Dans l’actualité récente, le « buzz » politico-médiatique a été la phrase d’un ministre, Emmanuel Macron, sur des salariés illettrés.
Si la phrase est un peu abrupte, à la place de pousser des cris d’orfraie en étant dans la réaction, il faut peut-être réfléchir à ce que dit la phrase.
La phrase exacte est :
"Dans les sociétés dans mes dossiers, il y a la société Gad : il y a dans cet abattoir une majorité de femmes, il y en a qui sont pour beaucoup illettrées ! On leur explique qu'elles n’ont plus d’avenir à Gad et qu’elles doivent aller travailler à 60 km ! Ces gens n'ont pas le permis ! On va leur dire quoi ? Il faut payer 1.500 euros et attendre un an ? Voilà, ça ce sont des réformes du quotidien, qui créent de la mobilité, de l'activité !"
L’illettrisme est un néologisme créé en 1978 à partir du terme « illettré » afin de désigner les seuls Français, sortis en situation d'échec de l'école ou ayant une connaissance de l'écrit, perdue faute de pratique, par désocialisation ou aliénation dans un emploi ne permettant pas d’utiliser ces notions.
L’illettrisme n’est donc pas l’analphabétisme.
Ce que l’on constate dans de nombreuses entreprises, c’est que les salariés lettrés qui ont les postes les plus répétitifs, réduit parfois à l’état "d’hommes machines"*, aliénés tant par la tache du travail que par les horaires de production, perdent les savoirs qu’ils n’utilisent pas.
Ils n’ont parfois pas d’autre envie, après une journée de production, que d’allumer la télévision.
D’autres salariés utilisent les savoirs, mais sur des spécialisations étroites.
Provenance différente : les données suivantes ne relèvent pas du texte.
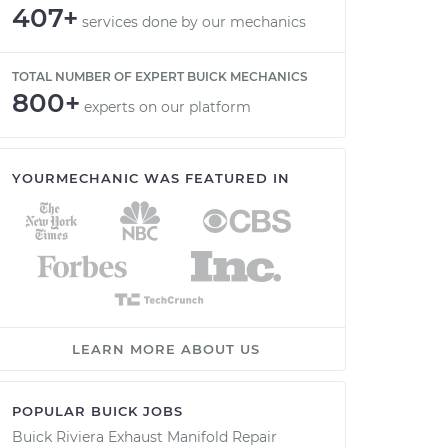
407+
services done by our mechanics
TOTAL NUMBER OF EXPERT BUICK MECHANICS
800+
experts on our platform
YOURMECHANIC WAS FEATURED IN
LEARN MORE ABOUT US
POPULAR BUICK JOBS
Buick Riviera Exhaust Manifold Repair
Vingt ans d’une utilisation très parcellaire ne peut que conduire à une perte de pans entiers du savoir.
Les entreprises, 3M n’échappe pas à la règle et le bilan formation est édifiant à ce titre, utilisent la plus grande partie du budget formation pour « sur former » les salariés les plus diplômés et laissent parfois prêt d’un tiers de leurs salariés sans réelle formation.
Le problème réapparait lors des plans de restructuration. Cela est d’autant plus vrai que l’emploi est une chose rare aujourd’hui. On ne peut plus négocier les mesures de plan de licenciements sans y mettre une forte part de formation et de remise à niveau des salariés.
Certes, la phrase du ministre montrant du doigt les salariés d’une entreprise en particulier, est une bourde. La même phrase, dans la généralité, aurait été plus correcte. Pour autant, le problème de la remise à niveau des savoirs des salariés est une vraie question. Ceux qui ont crié à hue et à dia depuis quelques jours sur le ministre auraient mieux fait d’expliquer comment eux résoudraient le problème. Il est vrai qu’il est plus facile de crier que de proposer.
* l'Homme Machine est un postulat de Julien Offray De La Mettrie qui en 1747 étend à l'Homme l'idée d'Animal-Machine que Descartes avait exposé un siècle plus tôt.